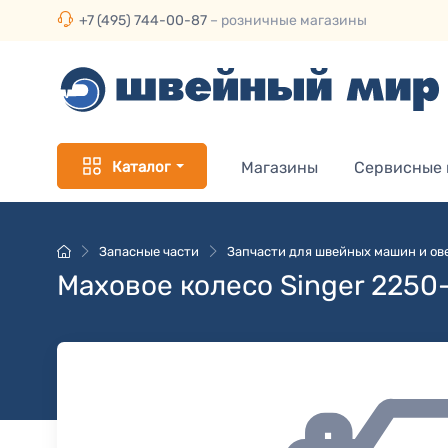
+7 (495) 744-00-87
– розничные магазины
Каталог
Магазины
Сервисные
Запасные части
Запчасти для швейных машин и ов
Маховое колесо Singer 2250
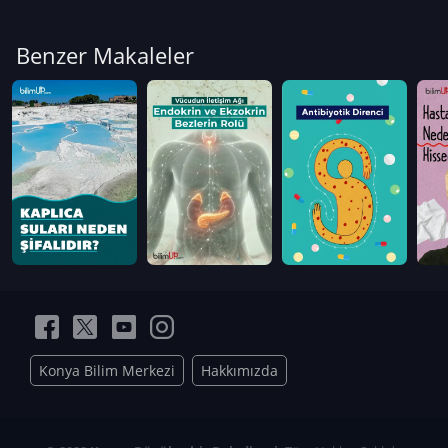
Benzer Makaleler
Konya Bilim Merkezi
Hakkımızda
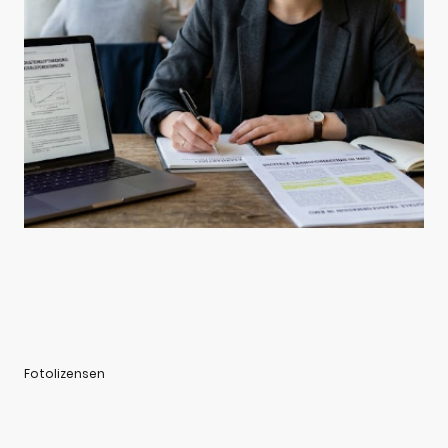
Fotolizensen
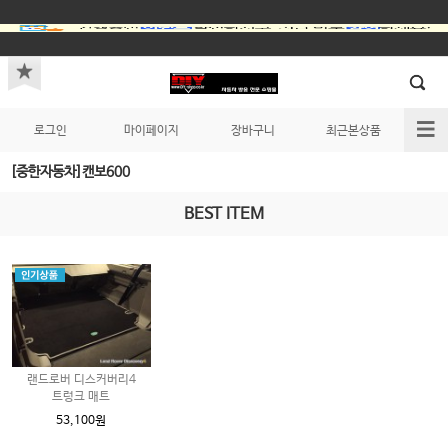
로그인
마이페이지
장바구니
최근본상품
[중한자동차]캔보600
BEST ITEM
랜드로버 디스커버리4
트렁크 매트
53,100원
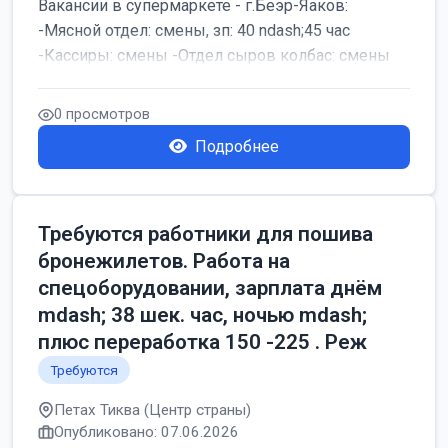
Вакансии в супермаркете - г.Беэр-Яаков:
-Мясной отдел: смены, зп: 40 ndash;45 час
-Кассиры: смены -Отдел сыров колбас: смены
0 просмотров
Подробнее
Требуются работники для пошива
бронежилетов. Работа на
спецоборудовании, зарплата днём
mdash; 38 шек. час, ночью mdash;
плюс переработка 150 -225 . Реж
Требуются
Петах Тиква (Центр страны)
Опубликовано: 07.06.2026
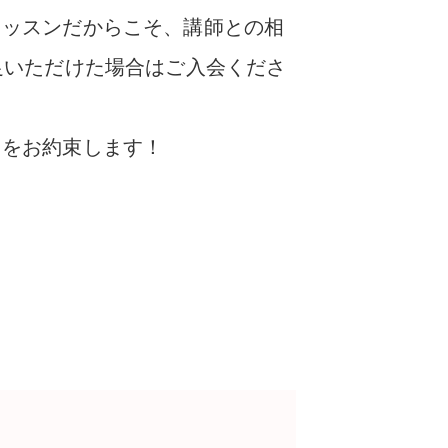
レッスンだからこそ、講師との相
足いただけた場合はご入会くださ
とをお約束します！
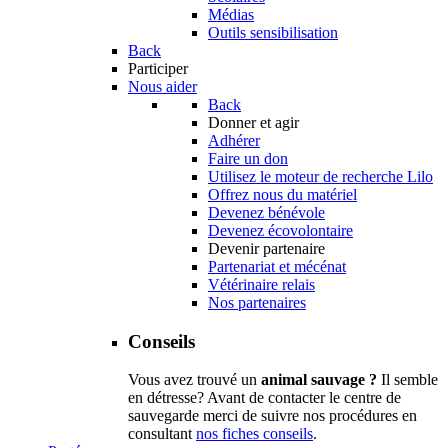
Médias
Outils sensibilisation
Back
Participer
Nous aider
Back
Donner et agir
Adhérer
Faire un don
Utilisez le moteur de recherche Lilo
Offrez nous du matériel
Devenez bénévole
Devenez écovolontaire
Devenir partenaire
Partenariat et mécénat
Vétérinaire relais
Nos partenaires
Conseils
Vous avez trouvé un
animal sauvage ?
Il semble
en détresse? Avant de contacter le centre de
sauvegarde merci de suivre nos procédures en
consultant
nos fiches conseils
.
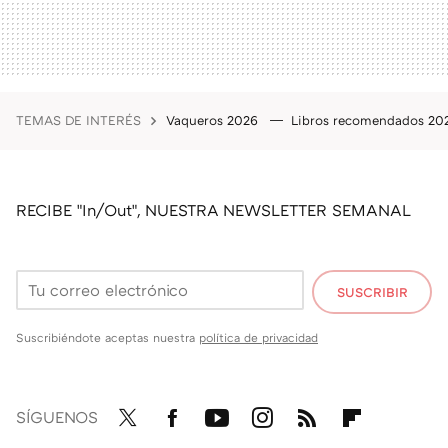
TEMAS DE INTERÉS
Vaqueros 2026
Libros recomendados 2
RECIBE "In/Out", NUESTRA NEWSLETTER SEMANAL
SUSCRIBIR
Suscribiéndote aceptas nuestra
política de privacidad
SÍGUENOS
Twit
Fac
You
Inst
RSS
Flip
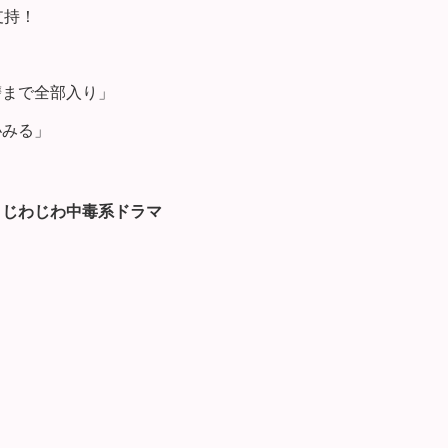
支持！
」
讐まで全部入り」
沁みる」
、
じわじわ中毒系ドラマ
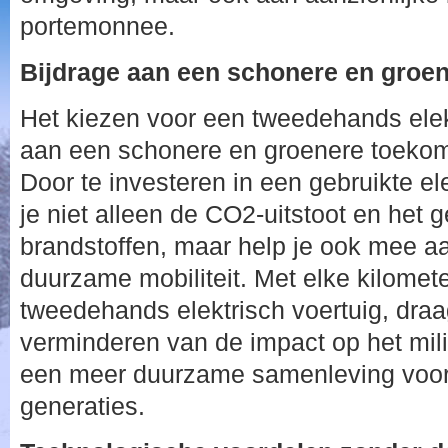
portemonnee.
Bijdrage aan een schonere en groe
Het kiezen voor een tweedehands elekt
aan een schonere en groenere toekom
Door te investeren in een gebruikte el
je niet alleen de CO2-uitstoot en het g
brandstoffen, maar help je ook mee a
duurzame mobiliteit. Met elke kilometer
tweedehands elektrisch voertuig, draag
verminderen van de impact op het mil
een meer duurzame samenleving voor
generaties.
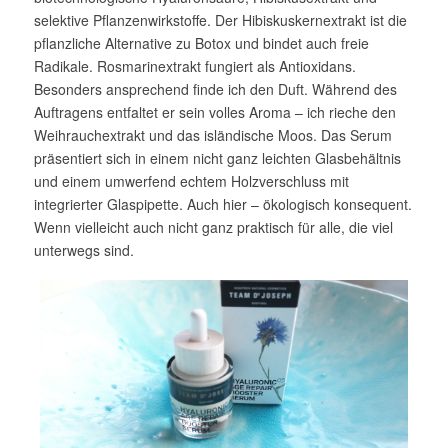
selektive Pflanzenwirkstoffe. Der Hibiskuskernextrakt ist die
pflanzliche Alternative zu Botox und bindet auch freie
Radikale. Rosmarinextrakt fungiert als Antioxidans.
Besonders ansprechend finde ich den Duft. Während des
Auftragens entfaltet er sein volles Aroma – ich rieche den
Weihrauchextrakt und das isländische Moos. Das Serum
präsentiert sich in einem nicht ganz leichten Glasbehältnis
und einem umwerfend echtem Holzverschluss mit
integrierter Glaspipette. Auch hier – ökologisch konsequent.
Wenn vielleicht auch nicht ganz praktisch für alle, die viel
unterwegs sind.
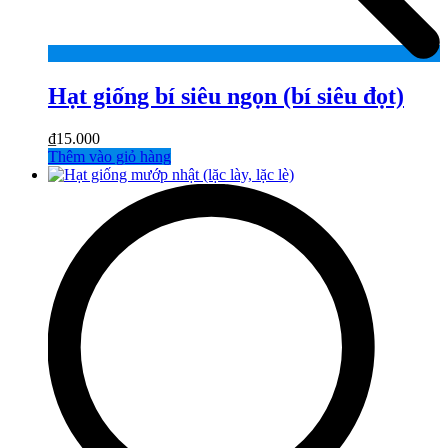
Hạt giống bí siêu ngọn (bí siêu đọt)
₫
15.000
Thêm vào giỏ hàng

§

● **The problem**
All lines holding the word "duurzame" must be found in the listing and copied.

● **Answer to this task**
duurzame mobiliteit. Met elke kilometer
een meer duurzame samenleving voor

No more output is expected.